La même année que Boochon, un groupe de Saumur se lance dans le grand bain avec un premier album qui s’ouvre sur le morceau « Orange », en référence à l’une des trois premières villes (avec Toulon et Marignane) à choisir le Front National aux municipales de 1995. Pendant les vingt ans d’une carrière qui les emmènera jusqu’au Japon, les huit hommes de La Ruda (Salska) n’auront de cesse d’imposer par l’exemple leur philosophie de vie « Mélangeons nos cultures, pratiquons l’ouverture ! », repris en chœur à chaque concert par des milliers de fans dans des flots de sueurs et de sourires contagieux.

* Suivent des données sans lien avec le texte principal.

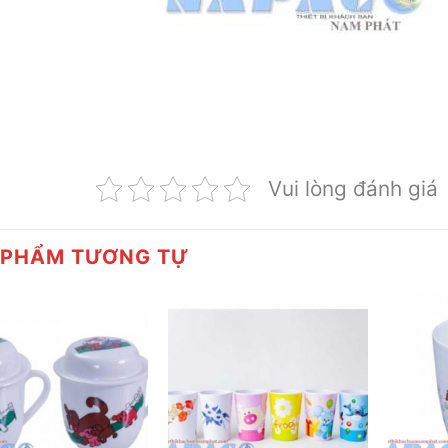
Vui lòng đánh giá
 PHẨM TƯƠNG TỰ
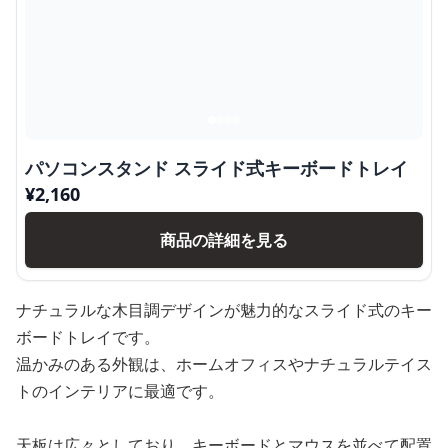
パソコンスタンド スライド式キーボードトレイ
¥
2,160
商品の詳細を見る
ナチュラルな木目調デザインが魅力的なスライド式のキー
ボードトレイです。
温かみのある外観は、ホームオフィスやナチュラルテイス
トのインテリアに最適です。
天板は広々としており、キーボードとマウスを並べて配置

C’est fou ce qu’un simple mot peut cacher de nos peurs et de notre ignorance. Prenez le mot « barbare ». Au départ, dans la Grèce Antique, il définissait celui qui ne parlait pas la langue de la cité et par conséquent celui qu’on ne comprenait pas. Donc l’Autre, l’Étranger. Si on ne le comprend pas, on peut alors plus facilement lui coller sur le dos, au fil des siècles, tous les maux de la Terre jusqu’à lui nier son humanité. Et devenir soi-même un barbare, au sens actuel du terme. On vous laisse méditer sur ce paradoxe en écoutant le magnifique « Barbares », issu de « Voxyca », le deuxième album de Kyu, sorti en 2000. Si vous êtes normalement constitué·es, vous devriez ressentir à 2’26 un long frisson qui ressemble à s’y méprendre à un orgasme mental. C’est normal. Aujourd’hui, on retrouve un Kyu dans Scenius, et un autre dans Lowpkin.

© Cat's Eyes

Dans nos sociétés actuelles, le barbare n’est plus simplement celui qui ne parle pas notre langue. Mais toujours celui qu’on ne comprend pas. Parce que c’est plus simple de mettre les gens dans des cases plutôt que d’essayer de les voir dans leur complexité et leur singularité. Et nous faisons tous ça, même à notre corps défendant. C’est ce qu’avaient brillamment démontré à grands coups de rimes acrobatiques les rappeurs de Nouvel R dans leur morceau « Raccourcis », tiré de leur troisième album en 2015.  Les membres de Nouvel R sont toujours actifs dans plusieurs projets : Badaam, Exop, Les Frères Casquette, La Boucle, Konixion

C’est peut-être aussi ce qui arrive quand on oublie le grand tirage du loto de la vie qui nous a fait naître à un endroit plutôt qu’à un autre. Ou quand on préfère se cacher derrière un drapeau pour ne pas voir que nous sommes pourtant finalement tous·tes les mêmes. Les Thugs n’aimaient pas trop les drapeaux. Ou en tout cas ce qu’ils symbolisaient pour certaines personnes. Ils en ont même fait une chanson en 1993, reprise dix ans plus tard dans une version totalement furibarde par Casper (avec des ex-Carc[H]arias et un futur Daria dedans, et même un futur… Radio Elvis !) dans une compilation hommage. La boucle est bouclée. À nous maintenant de faire chanter nos lendemains.